Exercise requirements.
Convert every line of the material below into a JSON list of strings, one string per line, skipping any blank lines.

(Extracted records)
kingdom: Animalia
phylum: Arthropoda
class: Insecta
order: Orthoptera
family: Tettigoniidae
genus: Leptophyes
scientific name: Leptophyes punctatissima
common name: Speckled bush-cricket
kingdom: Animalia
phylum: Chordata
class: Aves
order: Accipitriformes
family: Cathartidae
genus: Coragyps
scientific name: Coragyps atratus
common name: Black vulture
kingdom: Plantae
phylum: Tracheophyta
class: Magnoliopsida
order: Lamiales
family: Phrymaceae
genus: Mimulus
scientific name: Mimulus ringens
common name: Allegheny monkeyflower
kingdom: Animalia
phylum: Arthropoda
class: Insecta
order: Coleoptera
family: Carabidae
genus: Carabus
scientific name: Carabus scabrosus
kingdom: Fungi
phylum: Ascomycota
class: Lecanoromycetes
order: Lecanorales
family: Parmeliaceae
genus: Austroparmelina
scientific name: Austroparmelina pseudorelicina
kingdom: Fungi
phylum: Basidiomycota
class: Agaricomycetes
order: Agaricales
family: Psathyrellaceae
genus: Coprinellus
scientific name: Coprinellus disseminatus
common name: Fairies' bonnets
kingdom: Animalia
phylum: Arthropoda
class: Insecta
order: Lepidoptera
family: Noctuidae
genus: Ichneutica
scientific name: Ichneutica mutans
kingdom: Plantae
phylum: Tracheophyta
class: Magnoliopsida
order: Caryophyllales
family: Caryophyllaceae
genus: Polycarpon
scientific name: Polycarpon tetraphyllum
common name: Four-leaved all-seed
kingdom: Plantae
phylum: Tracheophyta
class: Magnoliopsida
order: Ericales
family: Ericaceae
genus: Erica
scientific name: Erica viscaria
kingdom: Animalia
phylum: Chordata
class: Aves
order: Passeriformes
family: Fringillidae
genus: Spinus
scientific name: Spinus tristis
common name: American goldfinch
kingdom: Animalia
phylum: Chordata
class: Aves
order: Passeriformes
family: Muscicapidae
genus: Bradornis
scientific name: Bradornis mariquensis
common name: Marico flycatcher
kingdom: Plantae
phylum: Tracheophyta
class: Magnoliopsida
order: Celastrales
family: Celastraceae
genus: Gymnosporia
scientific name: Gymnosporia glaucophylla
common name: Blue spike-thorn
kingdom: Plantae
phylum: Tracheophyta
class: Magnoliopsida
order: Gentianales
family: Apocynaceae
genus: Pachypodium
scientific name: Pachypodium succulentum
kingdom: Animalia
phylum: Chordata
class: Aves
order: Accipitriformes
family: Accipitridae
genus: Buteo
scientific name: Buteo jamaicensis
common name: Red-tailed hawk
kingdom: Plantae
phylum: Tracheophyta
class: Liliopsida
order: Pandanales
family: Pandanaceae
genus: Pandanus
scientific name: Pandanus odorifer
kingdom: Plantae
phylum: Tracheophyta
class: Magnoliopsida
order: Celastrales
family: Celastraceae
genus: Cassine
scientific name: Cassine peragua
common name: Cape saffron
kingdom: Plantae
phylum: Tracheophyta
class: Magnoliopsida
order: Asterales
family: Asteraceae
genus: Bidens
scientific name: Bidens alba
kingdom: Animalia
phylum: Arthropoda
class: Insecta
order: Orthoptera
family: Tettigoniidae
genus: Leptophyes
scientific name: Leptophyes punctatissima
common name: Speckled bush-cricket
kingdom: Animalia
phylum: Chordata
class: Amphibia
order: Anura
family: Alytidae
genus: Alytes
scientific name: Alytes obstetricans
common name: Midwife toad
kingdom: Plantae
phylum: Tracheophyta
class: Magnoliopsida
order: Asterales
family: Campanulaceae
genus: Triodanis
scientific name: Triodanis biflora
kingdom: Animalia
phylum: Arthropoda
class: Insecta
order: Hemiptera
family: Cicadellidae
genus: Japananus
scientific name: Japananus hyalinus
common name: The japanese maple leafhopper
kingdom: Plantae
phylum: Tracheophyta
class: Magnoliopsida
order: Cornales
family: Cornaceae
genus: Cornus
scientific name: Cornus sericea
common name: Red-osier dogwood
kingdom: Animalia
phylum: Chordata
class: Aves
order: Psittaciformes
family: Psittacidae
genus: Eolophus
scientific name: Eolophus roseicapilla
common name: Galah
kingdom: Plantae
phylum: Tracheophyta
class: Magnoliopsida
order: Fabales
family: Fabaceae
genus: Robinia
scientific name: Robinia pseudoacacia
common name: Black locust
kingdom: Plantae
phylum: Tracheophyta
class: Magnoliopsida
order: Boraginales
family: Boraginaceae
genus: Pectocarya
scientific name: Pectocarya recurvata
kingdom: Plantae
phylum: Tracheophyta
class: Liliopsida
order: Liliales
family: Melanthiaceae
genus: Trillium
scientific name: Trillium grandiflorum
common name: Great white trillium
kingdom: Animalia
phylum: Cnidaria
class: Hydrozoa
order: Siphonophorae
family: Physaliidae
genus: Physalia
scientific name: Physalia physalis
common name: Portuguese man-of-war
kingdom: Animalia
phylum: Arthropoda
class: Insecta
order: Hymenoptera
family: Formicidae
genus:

Output.
[
  "kingdom: Animalia",
  "phylum: Arthropoda",
  "class: Insecta",
  "order: Orthoptera",
  "family: Tettigoniidae",
  "genus: Leptophyes",
  "scientific name: Leptophyes punctatissima",
  "common name: Speckled bush-cricket",
  "kingdom: Animalia",
  "phylum: Chordata",
  "class: Aves",
  "order: Accipitriformes",
  "family: Cathartidae",
  "genus: Coragyps",
  "scientific name: Coragyps atratus",
  "common name: Black vulture",
  "kingdom: Plantae",
  "phylum: Tracheophyta",
  "class: Magnoliopsida",
  "order: Lamiales",
  "family: Phrymaceae",
  "genus: Mimulus",
  "scientific name: Mimulus ringens",
  "common name: Allegheny monkeyflower",
  "kingdom: Animalia",
  "phylum: Arthropoda",
  "class: Insecta",
  "order: Coleoptera",
  "family: Carabidae",
  "genus: Carabus",
  "scientific name: Carabus scabrosus",
  "kingdom: Fungi",
  "phylum: Ascomycota",
  "class: Lecanoromycetes",
  "order: Lecanorales",
  "family: Parmeliaceae",
  "genus: Austroparmelina",
  "scientific name: Austroparmelina pseudorelicina",
  "kingdom: Fungi",
  "phylum: Basidiomycota",
  "class: Agaricomycetes",
  "order: Agaricales",
  "family: Psathyrellaceae",
  "genus: Coprinellus",
  "scientific name: Coprinellus disseminatus",
  "common name: Fairies' bonnets",
  "kingdom: Animalia",
  "phylum: Arthropoda",
  "class: Insecta",
  "order: Lepidoptera",
  "family: Noctuidae",
  "genus: Ichneutica",
  "scientific name: Ichneutica mutans",
  "kingdom: Plantae",
  "phylum: Tracheophyta",
  "class: Magnoliopsida",
  "order: Caryophyllales",
  "family: Caryophyllaceae",
  "genus: Polycarpon",
  "scientific name: Polycarpon tetraphyllum",
  "common name: Four-leaved all-seed",
  "kingdom: Plantae",
  "phylum: Tracheophyta",
  "class: Magnoliopsida",
  "order: Ericales",
  "family: Ericaceae",
  "genus: Erica",
  "scientific name: Erica viscaria",
  "kingdom: Animalia",
  "phylum: Chordata",
  "class: Aves",
  "order: Passeriformes",
  "family: Fringillidae",
  "genus: Spinus",
  "scientific name: Spinus tristis",
  "common name: American goldfinch",
  "kingdom: Animalia",
  "phylum: Chordata",
  "class: Aves",
  "order: Passeriformes",
  "family: Muscicapidae",
  "genus: Bradornis",
  "scientific name: Bradornis mariquensis",
  "common name: Marico flycatcher",
  "kingdom: Plantae",
  "phylum: Tracheophyta",
  "class: Magnoliopsida",
  "order: Celastrales",
  "family: Celastraceae",
  "genus: Gymnosporia",
  "scientific name: Gymnosporia glaucophylla",
  "common name: Blue spike-thorn",
  "kingdom: Plantae",
  "phylum: Tracheophyta",
  "class: Magnoliopsida",
  "order: Gentianales",
  "family: Apocynaceae",
  "genus: Pachypodium",
  "scientific name: Pachypodium succulentum",
  "kingdom: Animalia",
  "phylum: Chordata",
  "class: Aves",
  "order: Accipitriformes",
  "family: Accipitridae",
  "genus: Buteo",
  "scientific name: Buteo jamaicensis",
  "common name: Red-tailed hawk",
  "kingdom: Plantae",
  "phylum: Tracheophyta",
  "class: Liliopsida",
  "order: Pandanales",
  "family: Pandanaceae",
  "genus: Pandanus",
  "scientific name: Pandanus odorifer",
  "kingdom: Plantae",
  "phylum: Tracheophyta",
  "class: Magnoliopsida",
  "order: Celastrales",
  "family: Celastraceae",
  "genus: Cassine",
  "scientific name: Cassine peragua",
  "common name: Cape saffron",
  "kingdom: Plantae",
  "phylum: Tracheophyta",
  "class: Magnoliopsida",
  "order: Asterales",
  "family: Asteraceae",
  "genus: Bidens",
  "scientific name: Bidens alba",
  "kingdom: Animalia",
  "phylum: Arthropoda",
  "class: Insecta",
  "order: Orthoptera",
  "family: Tettigoniidae",
  "genus: Leptophyes",
  "scientific name: Leptophyes punctatissima",
  "common name: Speckled bush-cricket",
  "kingdom: Animalia",
  "phylum: Chordata",
  "class: Amphibia",
  "order: Anura",
  "family: Alytidae",
  "genus: Alytes",
  "scientific name: Alytes obstetricans",
  "common name: Midwife toad",
  "kingdom: Plantae",
  "phylum: Tracheophyta",
  "class: Magnoliopsida",
  "order: Asterales",
  "family: Campanulaceae",
  "genus: Triodanis",
  "scientific name: Triodanis biflora",
  "kingdom: Animalia",
  "phylum: Arthropoda",
  "class: Insecta",
  "order: Hemiptera",
  "family: Cicadellidae",
  "genus: Japananus",
  "scientific name: Japananus hyalinus",
  "common name: The japanese maple leafhopper",
  "kingdom: Plantae",
  "phylum: Tracheophyta",
  "class: Magnoliopsida",
  "order: Cornales",
  "family: Cornaceae",
  "genus: Cornus",
  "scientific name: Cornus sericea",
  "common name: Red-osier dogwood",
  "kingdom: Animalia",
  "phylum: Chordata",
  "class: Aves",
  "order: Psittaciformes",
  "family: Psittacidae",
  "genus: Eolophus",
  "scientific name: Eolophus roseicapilla",
  "common name: Galah",
  "kingdom: Plantae",
  "phylum: Tracheophyta",
  "class: Magnoliopsida",
  "order: Fabales",
  "family: Fabaceae",
  "genus: Robinia",
  "scientific name: Robinia pseudoacacia",
  "common name: Black locust",
  "kingdom: Plantae",
  "phylum: Tracheophyta",
  "class: Magnoliopsida",
  "order: Boraginales",
  "family: Boraginaceae",
  "genus: Pectocarya",
  "scientific name: Pectocarya recurvata",
  "kingdom: Plantae",
  "phylum: Tracheophyta",
  "class: Liliopsida",
  "order: Liliales",
  "family: Melanthiaceae",
  "genus: Trillium",
  "scientific name: Trillium grandiflorum",
  "common name: Great white trillium",
  "kingdom: Animalia",
  "phylum: Cnidaria",
  "class: Hydrozoa",
  "order: Siphonophorae",
  "family: Physaliidae",
  "genus: Physalia",
  "scientific name: Physalia physalis",
  "common name: Portuguese man-of-war",
  "kingdom: Animalia",
  "phylum: Arthropoda",
  "class: Insecta",
  "order: Hymenoptera",
  "family: Formicidae",
  "genus:"
]